_DOCUMENT EXTRACT_:
"""

(BMC is the British Mountaineering Council in the UK)
At one time I used to think that to live a life of adventure one simply had to live life on the edge, climb miles above ones gear, Shoot the hardest rapids and dive from the greatest heights. To jump headfirst into that unfathomable, dark hole. With a more mature hindsight I now realise that I had missed the point.
In Deep Play I wrote that the entirety of life was the adventure and the mountains were the mirror (with which to see the reflection of a life were anything is possible). Now I believe that the entirety of life is the adventure AND the mirror. That true adventurer Helen Keller wrote, “Life is either a daring adventure or nothing.”
It doesn’t matter what one does with this life as long as it isn’t wasted. To fritter ones life away through torpor and sloth is perhaps the greatest sin.

"""

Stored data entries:
"""

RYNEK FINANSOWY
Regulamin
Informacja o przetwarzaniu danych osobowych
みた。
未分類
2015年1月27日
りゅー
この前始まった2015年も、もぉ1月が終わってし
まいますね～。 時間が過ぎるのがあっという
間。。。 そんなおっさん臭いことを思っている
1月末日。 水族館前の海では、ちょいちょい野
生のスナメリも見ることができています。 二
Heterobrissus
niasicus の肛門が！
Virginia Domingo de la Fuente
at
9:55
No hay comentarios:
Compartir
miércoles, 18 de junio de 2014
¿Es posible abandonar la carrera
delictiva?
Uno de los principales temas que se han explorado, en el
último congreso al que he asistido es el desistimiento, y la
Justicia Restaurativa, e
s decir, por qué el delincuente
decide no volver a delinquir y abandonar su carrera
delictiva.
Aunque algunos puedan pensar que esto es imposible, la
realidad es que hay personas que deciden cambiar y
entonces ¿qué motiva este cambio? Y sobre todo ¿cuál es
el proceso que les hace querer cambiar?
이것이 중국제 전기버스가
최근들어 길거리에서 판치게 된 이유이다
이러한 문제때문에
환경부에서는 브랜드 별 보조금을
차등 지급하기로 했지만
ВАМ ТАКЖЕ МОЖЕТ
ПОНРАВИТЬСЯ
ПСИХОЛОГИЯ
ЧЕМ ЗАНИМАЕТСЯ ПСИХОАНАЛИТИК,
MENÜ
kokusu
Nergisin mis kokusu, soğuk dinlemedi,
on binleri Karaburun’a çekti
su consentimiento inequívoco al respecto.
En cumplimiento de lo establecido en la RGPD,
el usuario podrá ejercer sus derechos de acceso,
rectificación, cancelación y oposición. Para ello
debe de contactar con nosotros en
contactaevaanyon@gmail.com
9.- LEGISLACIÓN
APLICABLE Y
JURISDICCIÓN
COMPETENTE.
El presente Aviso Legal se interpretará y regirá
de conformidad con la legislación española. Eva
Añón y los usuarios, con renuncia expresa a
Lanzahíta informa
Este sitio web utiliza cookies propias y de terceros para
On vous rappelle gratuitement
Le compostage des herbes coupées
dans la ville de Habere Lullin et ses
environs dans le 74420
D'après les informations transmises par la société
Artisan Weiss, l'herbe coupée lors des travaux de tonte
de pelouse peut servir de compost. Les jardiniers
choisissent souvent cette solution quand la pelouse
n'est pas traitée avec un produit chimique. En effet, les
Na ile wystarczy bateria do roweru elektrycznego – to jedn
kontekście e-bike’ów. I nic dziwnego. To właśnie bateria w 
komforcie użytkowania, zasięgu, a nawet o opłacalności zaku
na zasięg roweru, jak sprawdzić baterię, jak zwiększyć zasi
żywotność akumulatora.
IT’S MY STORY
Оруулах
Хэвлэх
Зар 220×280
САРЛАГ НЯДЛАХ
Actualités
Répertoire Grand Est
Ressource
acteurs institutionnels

"""

_TASK INSTRUCTIONS_:
A - Answer these about the passage on adventure:
(i) What organization does the opening parenthetical note say BMC stands for?
(ii) In which work did the writer state that the entirety of life was the adventure and the mountains were the mirror?
(iii) What does the writer call perhaps the greatest sin?
B - Return the part of the passage on adventure that begins at the words "It doesn’t matter" and stops after "the greatest sin.".
C - Take the passage on adventure further, starting after its last sentence.

_WRITTEN ANSWERS_:
A -
(i) The British Mountaineering Council in the UK.
(ii) Deep Play.
(iii) Frittering one's life away through torpor and sloth.

B -
It doesn’t matter what one does with this life as long as it isn’t wasted. To fritter ones life away through torpor and sloth is perhaps the greatest sin.

C -
My own experience may be a little different to other people’s as I hold that I have been on an unimaginable adventure without leaving the bounds of my, then immediate environment, which consisted of hospitals, ambulances, doctors and therapists. When I had my now well documented brain injury, I looked upon it as the longest expedition I had ever been on. That was 4 years ago and I am still travelling along that very same path, the path of healing, taking it one precise step at a time. This is the most vital adventure I have ever lived through and it didn’t involve traversing snowy lands or sailing vast oceans. Letting go of all earthly ties and abandoning my ego, that was what I did, to be taken by the hand to wherever that path led. The rock landing on my head wasn’t the adventure, that was just bad luck. But it did precipitate it, and it was at that point there began a whole lifetime of very different adventure.
Adventure is a journey of which one doesn’t know the outcome. Just as Doug Scott, with his legs broken, didn’t know if he was going to make it down the Ogre or Peachey Carnehan, in Kipling’s ‘The Man who would be King’, couldn’t fathom the culmination of his arrogant scheme. OK so he was killed; everybody knows that death is the ultimate adventure. Don’t worry we won’t go there.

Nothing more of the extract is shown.